#### Extrait du texte:
Compte-rendu de l’audience de mercredi 24 septembre 2025, Jour 7
L’audience commence à 14h par la comparution de Mr Anaclet Dufitumukiza, témoin, ex. gendarme et chauffeur.
Le témoin s’est premièrement présenté à la Cour et a exposé ce qu’il savait sur Sosthène Munyemana. Anaclet Dufitumukiza est né en 1963 au Rwanda et est devenu gendarme à 21 ans. Il indique avoir toujours été témoin de la division ethnique qui existait. A cause de ses fonctions, il a habité dans plusieurs lieux et a déménagé à Butare, Tumba en 1992. Il habitat alors à 100 mètres du domicile de Sosthène Munyemana et à 50 mètres du Bureau de Secteur qui a servi de lieu d’enfermement pendant le génocide. Il affirme avoir déjà bu des verres avec l’accusé dans des bars et avoir fréquenté son entourage, universitaires pour la plupart, qui montraient ouvertement leur haine des Tutsi. Il a ensuite indiqué que durant le génocide, Sosthène Munyemana faisait partie d’une équipe de génocidaires qui avaient des fonctions d’autorité à Tumba. Ce commandement faisait tuer des Tutsi et violer des femmes avant de les tuer. Anaclet Dufitumuzika a également affirmé que le génocide avait été préparé en amont par des élites, dont faisaient partie Sosthène Munyemana.
Pour attester de la participation de Sosthène Munyemana à ce commandement, Anaclet Dufitumuzika a expliqué qu’il avait recueilli une femme Tutsi qui avait supplié le gynécologue de l’aider et que ce dernier l’avait laissé attendre sa mort. Pour le témoin, cela est extrêmement significatif : Sosthène Munyemana avait un pouvoir de vie ou de mort. Il affirme également que ce dernier enfermait des Tutsi dans le Bureau de Secteur, notamment un membre de sa belle-famille. Durant cette période et malgré le fait qu’il faisait partie du corps militaire, Anaclet Dufitumukiza explique qu’une terreur régnait et que les autorités n’étaient pas réellement puissantes face aux génocidaires. Afin de sauver les personnes enfermées au sein du Bureau de Secteur, il envoyait des enfants leur apporter de la nourriture que sa femme préparait. Ces enfants ont été découverts, enfermés, libérés puis tués.
Le jour du départ de Sosthène Munyemana, Anaclet Dufitumukiza était présent. Il raconte que ce dernier était entouré de gendarmes qui avaient participé au génocide et qu’ils parlaient des massacres. C’est à partir de ce moment-là que le témoin a commencé à penser que Sosthène Munyemana avait pu avoir un rôle d’autorité au sein du groupe génocidaire.

#### Tâche écrite 1:
Réécrivez sous forme de liste le paragraphe du compte-rendu d'audience qui commence par « Pour attester de la participation », en conservant ses faits principaux.

#### Données fournies:
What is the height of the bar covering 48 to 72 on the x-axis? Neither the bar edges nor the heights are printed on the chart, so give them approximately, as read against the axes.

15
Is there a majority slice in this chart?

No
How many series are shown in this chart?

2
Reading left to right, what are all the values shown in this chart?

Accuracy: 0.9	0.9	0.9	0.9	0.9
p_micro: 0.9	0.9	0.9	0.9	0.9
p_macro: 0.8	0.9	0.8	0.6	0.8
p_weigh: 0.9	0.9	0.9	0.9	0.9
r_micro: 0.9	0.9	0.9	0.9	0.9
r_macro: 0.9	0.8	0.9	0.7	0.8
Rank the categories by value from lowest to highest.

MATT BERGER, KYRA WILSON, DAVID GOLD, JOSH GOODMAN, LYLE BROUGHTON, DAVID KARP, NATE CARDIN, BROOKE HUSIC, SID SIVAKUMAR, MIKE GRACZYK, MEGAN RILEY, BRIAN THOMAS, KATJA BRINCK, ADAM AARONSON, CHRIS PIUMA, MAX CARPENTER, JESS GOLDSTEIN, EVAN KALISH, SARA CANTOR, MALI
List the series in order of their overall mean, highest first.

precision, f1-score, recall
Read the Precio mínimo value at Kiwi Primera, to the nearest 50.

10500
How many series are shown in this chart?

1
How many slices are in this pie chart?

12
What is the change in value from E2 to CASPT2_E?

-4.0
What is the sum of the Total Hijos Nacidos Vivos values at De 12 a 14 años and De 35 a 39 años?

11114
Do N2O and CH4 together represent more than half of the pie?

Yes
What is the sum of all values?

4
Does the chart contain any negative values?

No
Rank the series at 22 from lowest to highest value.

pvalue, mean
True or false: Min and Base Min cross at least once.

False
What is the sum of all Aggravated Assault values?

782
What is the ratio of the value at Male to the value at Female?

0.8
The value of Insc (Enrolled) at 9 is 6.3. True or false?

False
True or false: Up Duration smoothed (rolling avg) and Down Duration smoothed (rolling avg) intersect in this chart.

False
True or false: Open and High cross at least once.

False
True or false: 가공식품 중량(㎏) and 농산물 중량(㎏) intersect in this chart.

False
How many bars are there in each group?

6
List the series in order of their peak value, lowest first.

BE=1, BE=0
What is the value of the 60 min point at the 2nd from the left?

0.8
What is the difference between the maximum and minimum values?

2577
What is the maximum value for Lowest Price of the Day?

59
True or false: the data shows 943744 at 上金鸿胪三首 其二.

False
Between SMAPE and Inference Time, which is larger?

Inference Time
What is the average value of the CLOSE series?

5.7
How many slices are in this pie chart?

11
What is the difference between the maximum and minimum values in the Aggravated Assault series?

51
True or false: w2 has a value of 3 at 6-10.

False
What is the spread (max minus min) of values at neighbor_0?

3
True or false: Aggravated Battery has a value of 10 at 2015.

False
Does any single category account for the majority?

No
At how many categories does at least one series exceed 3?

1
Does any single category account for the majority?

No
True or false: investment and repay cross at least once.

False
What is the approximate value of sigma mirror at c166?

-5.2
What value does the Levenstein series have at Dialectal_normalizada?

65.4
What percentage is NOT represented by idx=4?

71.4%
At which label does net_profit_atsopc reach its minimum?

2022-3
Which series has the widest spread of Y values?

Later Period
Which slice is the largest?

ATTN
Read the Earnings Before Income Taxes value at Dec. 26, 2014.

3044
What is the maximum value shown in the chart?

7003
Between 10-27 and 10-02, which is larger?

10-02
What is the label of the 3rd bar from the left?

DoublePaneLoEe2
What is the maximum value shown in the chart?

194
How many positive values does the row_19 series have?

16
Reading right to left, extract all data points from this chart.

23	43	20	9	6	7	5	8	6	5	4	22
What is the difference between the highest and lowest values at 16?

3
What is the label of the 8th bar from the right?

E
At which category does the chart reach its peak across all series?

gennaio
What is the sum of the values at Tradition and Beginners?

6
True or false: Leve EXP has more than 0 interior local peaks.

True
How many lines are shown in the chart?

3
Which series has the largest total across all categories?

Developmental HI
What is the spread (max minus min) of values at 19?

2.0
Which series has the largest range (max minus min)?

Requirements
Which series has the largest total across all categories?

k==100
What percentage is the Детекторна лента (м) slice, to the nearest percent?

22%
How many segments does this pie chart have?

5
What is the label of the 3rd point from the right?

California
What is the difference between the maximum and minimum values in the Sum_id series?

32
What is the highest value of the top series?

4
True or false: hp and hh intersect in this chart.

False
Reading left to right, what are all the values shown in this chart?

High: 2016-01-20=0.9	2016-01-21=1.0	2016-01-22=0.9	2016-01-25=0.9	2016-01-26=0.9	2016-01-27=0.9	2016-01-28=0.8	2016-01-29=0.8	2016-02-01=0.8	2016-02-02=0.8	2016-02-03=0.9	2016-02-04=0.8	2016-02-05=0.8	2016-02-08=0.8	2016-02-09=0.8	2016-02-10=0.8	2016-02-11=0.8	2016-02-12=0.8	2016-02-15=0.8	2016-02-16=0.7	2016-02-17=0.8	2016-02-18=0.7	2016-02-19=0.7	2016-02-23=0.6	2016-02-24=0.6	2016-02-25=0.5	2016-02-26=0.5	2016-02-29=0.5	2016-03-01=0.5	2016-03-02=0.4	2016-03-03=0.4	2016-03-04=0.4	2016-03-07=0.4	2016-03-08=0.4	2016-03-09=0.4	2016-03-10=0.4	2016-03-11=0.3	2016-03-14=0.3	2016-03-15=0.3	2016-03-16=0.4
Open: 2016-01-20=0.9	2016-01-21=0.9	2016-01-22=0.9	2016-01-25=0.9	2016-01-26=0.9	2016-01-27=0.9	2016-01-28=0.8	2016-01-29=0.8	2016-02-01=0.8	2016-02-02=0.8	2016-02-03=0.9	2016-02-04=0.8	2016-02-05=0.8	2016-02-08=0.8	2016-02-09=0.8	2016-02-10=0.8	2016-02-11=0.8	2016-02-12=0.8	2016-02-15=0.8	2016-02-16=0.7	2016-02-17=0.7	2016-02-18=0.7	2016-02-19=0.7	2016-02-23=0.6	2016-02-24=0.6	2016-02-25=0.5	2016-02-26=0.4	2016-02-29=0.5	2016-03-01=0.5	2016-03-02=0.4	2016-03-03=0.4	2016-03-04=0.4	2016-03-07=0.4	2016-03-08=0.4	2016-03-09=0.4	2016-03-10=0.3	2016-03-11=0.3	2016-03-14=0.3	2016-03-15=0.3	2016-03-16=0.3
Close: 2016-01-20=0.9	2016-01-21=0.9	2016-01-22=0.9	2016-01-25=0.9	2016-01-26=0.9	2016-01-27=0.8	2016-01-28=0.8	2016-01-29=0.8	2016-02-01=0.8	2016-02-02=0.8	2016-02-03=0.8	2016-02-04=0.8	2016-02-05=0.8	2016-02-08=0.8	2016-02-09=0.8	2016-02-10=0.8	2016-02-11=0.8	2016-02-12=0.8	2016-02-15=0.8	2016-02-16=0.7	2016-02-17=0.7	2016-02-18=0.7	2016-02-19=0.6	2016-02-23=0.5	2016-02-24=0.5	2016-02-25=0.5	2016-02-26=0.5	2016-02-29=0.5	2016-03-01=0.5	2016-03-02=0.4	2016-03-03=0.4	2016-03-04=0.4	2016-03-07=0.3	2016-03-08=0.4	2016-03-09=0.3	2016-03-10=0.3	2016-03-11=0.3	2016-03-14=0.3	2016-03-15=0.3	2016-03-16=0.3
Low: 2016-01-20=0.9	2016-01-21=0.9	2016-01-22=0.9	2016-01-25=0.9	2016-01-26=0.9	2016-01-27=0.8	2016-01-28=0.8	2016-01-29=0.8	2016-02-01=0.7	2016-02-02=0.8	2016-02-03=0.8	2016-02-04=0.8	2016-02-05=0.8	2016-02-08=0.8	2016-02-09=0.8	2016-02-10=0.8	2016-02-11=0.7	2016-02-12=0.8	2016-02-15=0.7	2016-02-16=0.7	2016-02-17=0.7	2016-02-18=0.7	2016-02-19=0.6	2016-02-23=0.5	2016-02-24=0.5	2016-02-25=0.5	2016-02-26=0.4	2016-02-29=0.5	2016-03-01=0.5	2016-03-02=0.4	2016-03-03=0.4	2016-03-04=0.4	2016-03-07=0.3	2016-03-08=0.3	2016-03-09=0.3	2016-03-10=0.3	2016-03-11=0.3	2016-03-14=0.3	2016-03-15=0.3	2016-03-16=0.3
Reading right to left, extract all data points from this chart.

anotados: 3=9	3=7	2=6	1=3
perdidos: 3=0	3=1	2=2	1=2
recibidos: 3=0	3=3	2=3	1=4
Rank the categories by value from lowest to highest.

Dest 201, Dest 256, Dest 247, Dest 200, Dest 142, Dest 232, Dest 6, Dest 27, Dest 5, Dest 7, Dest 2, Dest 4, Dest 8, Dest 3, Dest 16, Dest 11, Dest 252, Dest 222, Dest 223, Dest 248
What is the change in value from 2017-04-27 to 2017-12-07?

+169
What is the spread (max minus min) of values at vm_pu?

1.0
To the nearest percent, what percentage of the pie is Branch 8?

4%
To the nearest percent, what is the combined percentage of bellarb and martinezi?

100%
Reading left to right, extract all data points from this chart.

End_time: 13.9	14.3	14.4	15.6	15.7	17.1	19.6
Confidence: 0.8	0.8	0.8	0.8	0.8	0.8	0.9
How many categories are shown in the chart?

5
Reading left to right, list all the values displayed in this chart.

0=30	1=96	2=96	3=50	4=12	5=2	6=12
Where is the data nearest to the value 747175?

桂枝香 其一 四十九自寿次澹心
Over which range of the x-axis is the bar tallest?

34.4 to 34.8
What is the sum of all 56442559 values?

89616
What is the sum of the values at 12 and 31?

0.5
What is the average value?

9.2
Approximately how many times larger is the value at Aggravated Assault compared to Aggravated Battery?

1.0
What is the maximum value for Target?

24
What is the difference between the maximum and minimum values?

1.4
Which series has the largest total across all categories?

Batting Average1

#### Tâche écrite 2:
Reproduisez à l'identique, s'il vous plaît, les lignes des enregistrements depuis leur début jusqu'à la ligne contenant « What is the change in value from E2 », celle-ci comprise, et rien d'autre.

#### Corrigé de l'exercice 1:
- Le témoin a recueilli une femme tutsi qui avait supplié le gynécologue de l'aider ; celui-ci l'a laissée attendre sa mort.
- Pour le témoin, cela montre que Sosthène Munyemana avait un pouvoir de vie ou de mort.
- Selon lui, l'accusé enfermait des Tutsi dans le Bureau de Secteur, notamment un membre de sa belle-famille.
- Bien qu'il fasse partie du corps militaire, le témoin décrit une terreur où les autorités n'étaient pas réellement puissantes face aux génocidaires.
- Il envoyait des enfants apporter aux personnes enfermées de la nourriture préparée par sa femme.
- Ces enfants ont été découverts, enfermés, libérés puis tués.

#### Corrigé de l'exercice 2:
What is the height of the bar covering 48 to 72 on the x-axis? Neither the bar edges nor the heights are printed on the chart, so give them approximately, as read against the axes.

15
Is there a majority slice in this chart?

No
How many series are shown in this chart?

2
Reading left to right, what are all the values shown in this chart?

Accuracy: 0.9	0.9	0.9	0.9	0.9
p_micro: 0.9	0.9	0.9	0.9	0.9
p_macro: 0.8	0.9	0.8	0.6	0.8
p_weigh: 0.9	0.9	0.9	0.9	0.9
r_micro: 0.9	0.9	0.9	0.9	0.9
r_macro: 0.9	0.8	0.9	0.7	0.8
Rank the categories by value from lowest to highest.

MATT BERGER, KYRA WILSON, DAVID GOLD, JOSH GOODMAN, LYLE BROUGHTON, DAVID KARP, NATE CARDIN, BROOKE HUSIC, SID SIVAKUMAR, MIKE GRACZYK, MEGAN RILEY, BRIAN THOMAS, KATJA BRINCK, ADAM AARONSON, CHRIS PIUMA, MAX CARPENTER, JESS GOLDSTEIN, EVAN KALISH, SARA CANTOR, MALI
List the series in order of their overall mean, highest first.

precision, f1-score, recall
Read the Precio mínimo value at Kiwi Primera, to the nearest 50.

10500
How many series are shown in this chart?

1
How many slices are in this pie chart?

12
What is the change in value from E2 to CASPT2_E?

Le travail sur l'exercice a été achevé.